A GPS ought to be tightly- coupled with its automobile. Many quirks of its user interface derive from the GPS computer having so little idea of, or knowledge of, what's going on. The next time your'e bored, imagine what a GPS would be like if it had these capabilites:
  • It would know your location to within an accuracy of one foot; it would know if you were in the correct lane.
  • It would monitor the turn signals; it would know if you intended to make a turn as instructed.
  • It would be able to operate the turn signals for you, if you preferred not to signal manually.
  • It could advise you when to brake, or that you're going too fast, given the curviness of the road.
  • It would know whether you had enough gas to reach your destination, so it would know when to direct you to a price-competitive gas station.
  • My GPS asked me whether I wanted the shortest route, the route with the most super highways, or the route with the least super highways. Over time, this list of alternatives will expand to include choices of familiar/unfamilar routes, fuel-efficient routes, and (I think some high end systems have these): routes to avoid bad weather, construction, or traffic jams.
  • A GPS that knows the weather and the traffic can tell me when it's advisable to turn cruise control on and off.

I believe there are already GPS systems that handle audio input.

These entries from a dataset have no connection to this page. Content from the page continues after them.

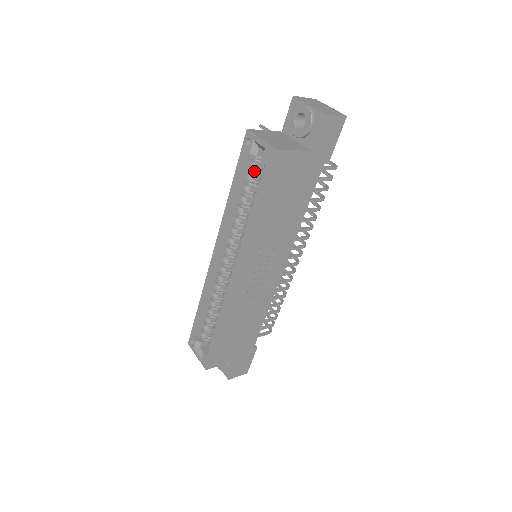
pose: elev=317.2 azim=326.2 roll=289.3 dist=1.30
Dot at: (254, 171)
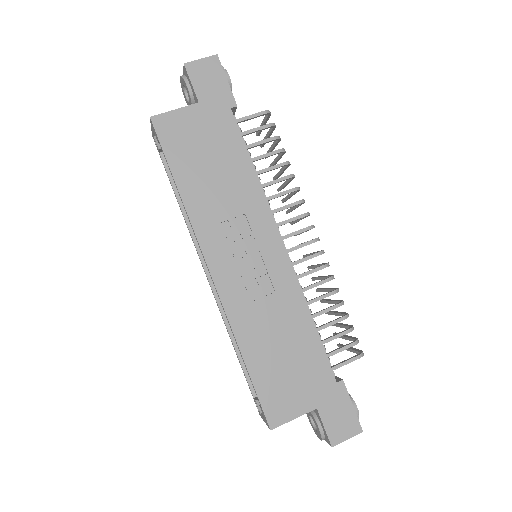
Dot at: occluded
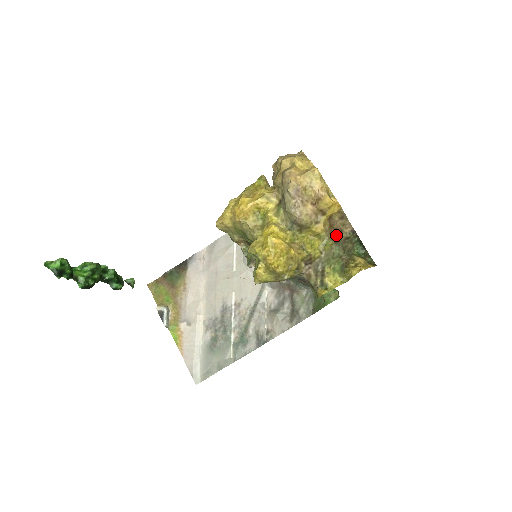
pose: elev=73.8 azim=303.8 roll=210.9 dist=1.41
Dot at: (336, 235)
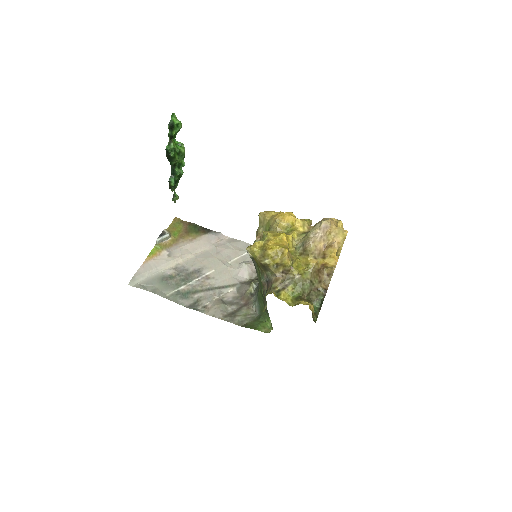
Dot at: (316, 278)
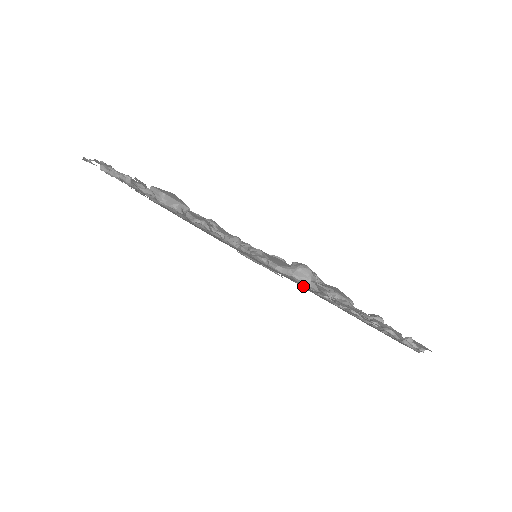
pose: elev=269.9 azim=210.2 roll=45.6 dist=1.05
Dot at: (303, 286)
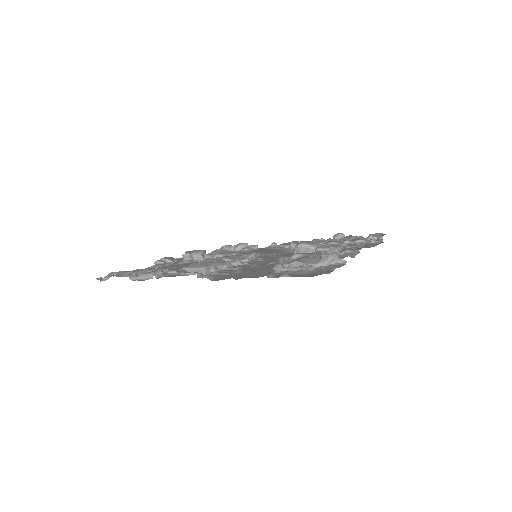
Dot at: (292, 251)
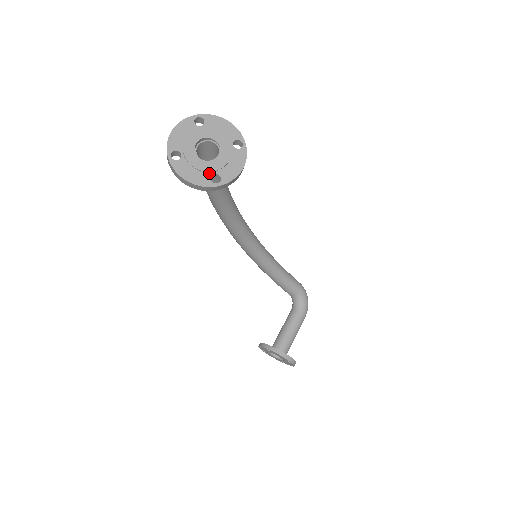
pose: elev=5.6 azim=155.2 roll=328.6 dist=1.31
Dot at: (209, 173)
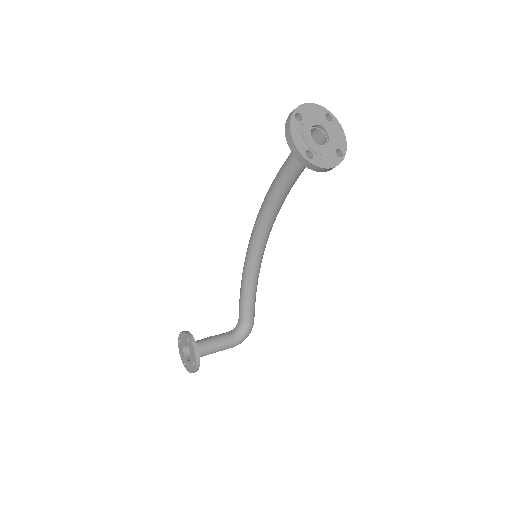
Dot at: (308, 147)
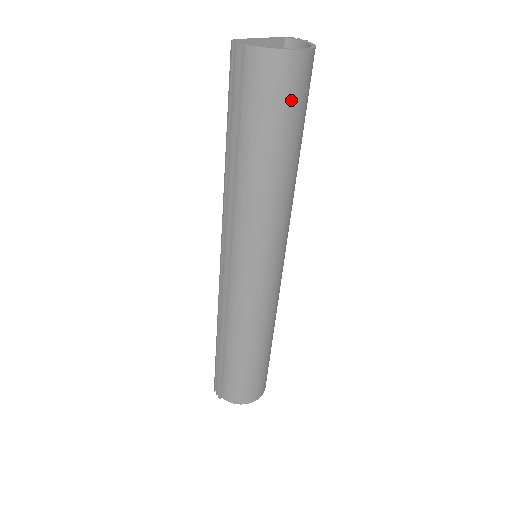
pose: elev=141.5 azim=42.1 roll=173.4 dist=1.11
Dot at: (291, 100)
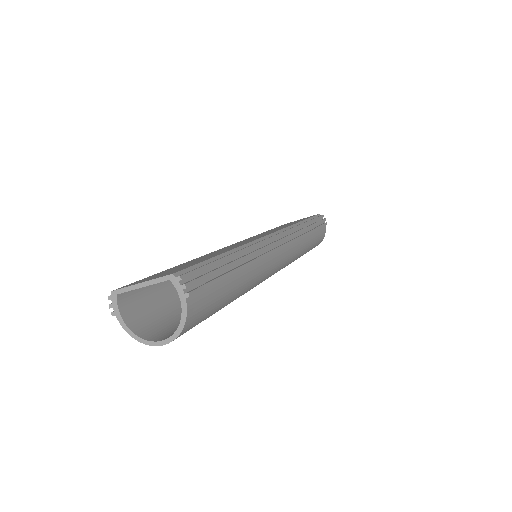
Dot at: occluded
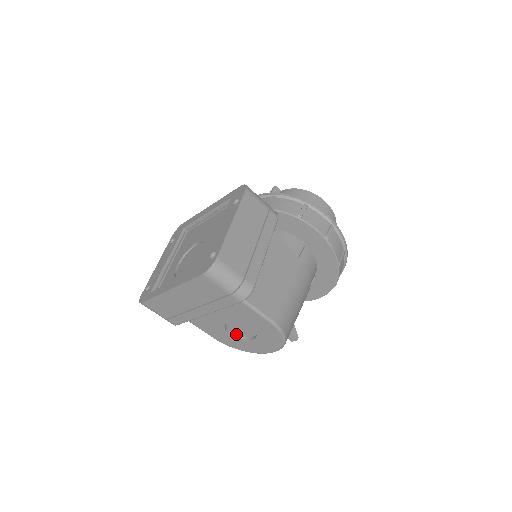
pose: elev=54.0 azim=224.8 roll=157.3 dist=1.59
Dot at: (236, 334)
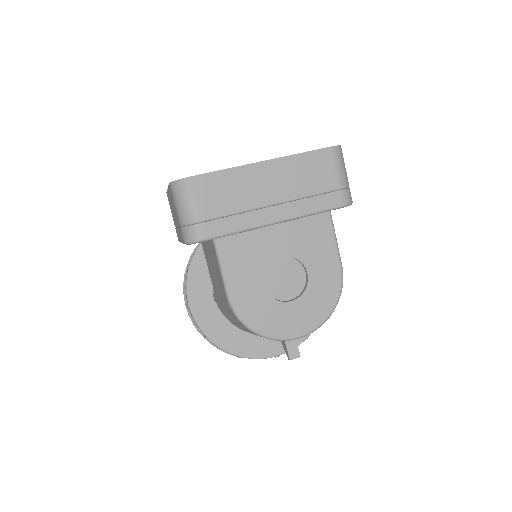
Dot at: (267, 292)
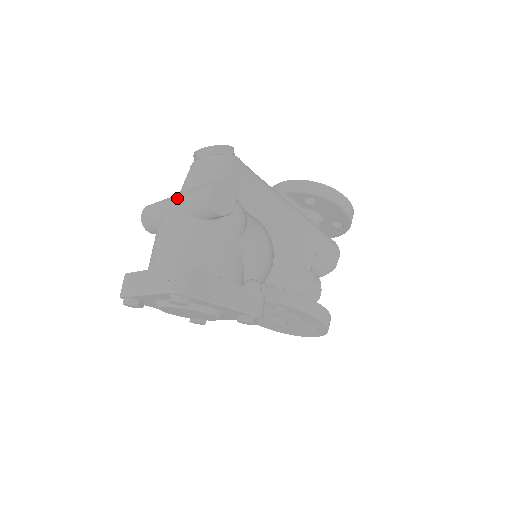
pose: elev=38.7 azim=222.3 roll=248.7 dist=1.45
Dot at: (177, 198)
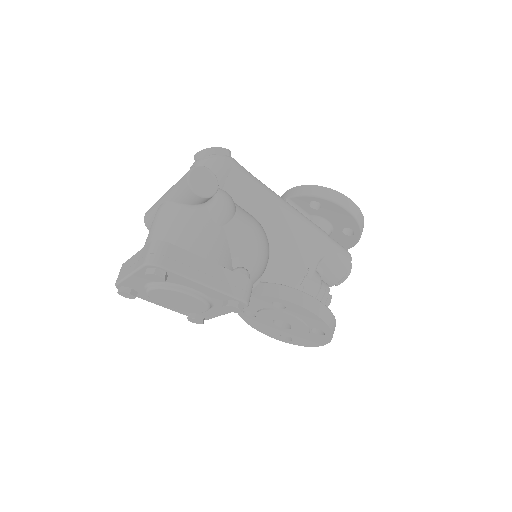
Dot at: (168, 190)
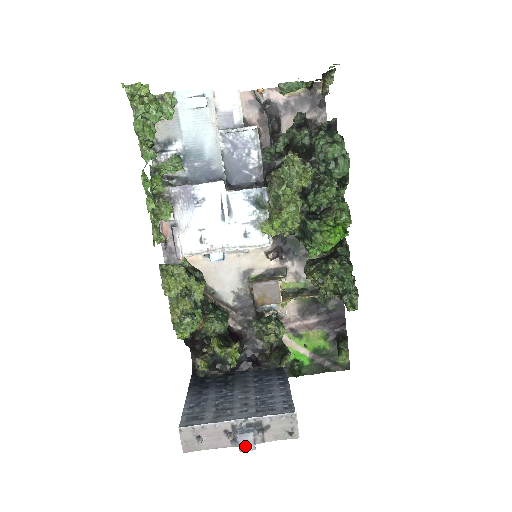
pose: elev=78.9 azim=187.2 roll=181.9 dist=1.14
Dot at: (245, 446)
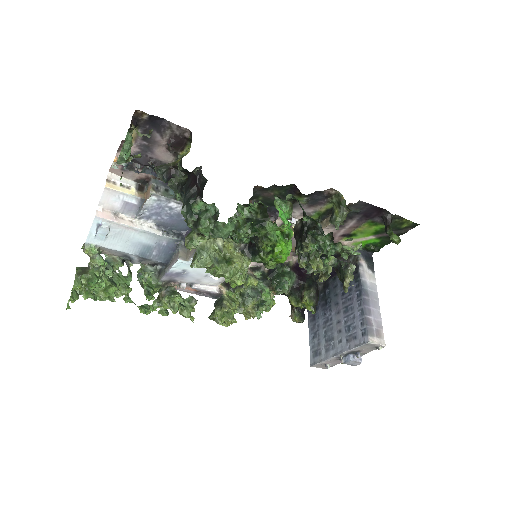
Dot at: (354, 365)
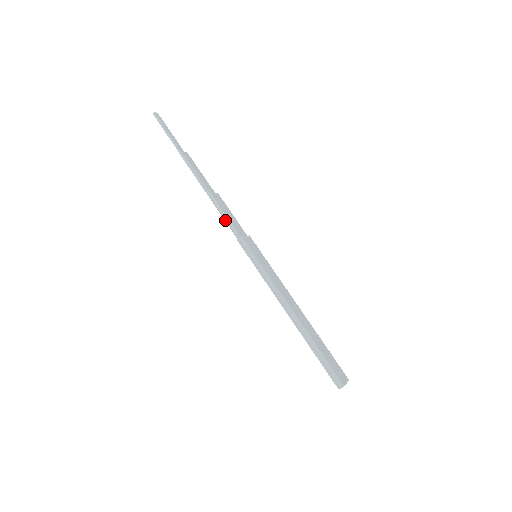
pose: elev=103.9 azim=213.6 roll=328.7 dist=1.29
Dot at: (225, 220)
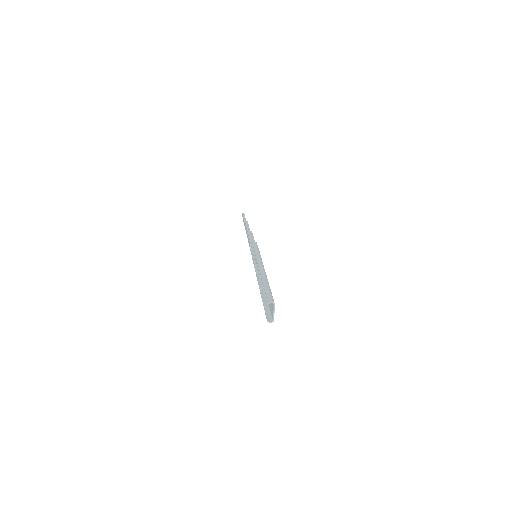
Dot at: (251, 238)
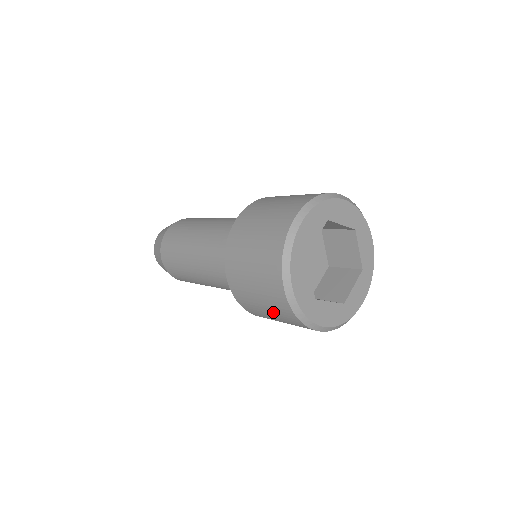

This business of pressing buttons to slo- ... -wly program an address is ridiculous. My GPS warned me not to program it while driving. It then required me to press several buttons (while driving) to confirm I was resuming the last driving plan. GPS systems that take weather and construction schedules into account can do something else that's rather clever: they can suggest what time of day I should start driving, for best time and weather. And so on, and so on, and so on.

Today's GPS developers have been ingenious, doing so much with so little. But what we're enjoying is only a primitive new technology.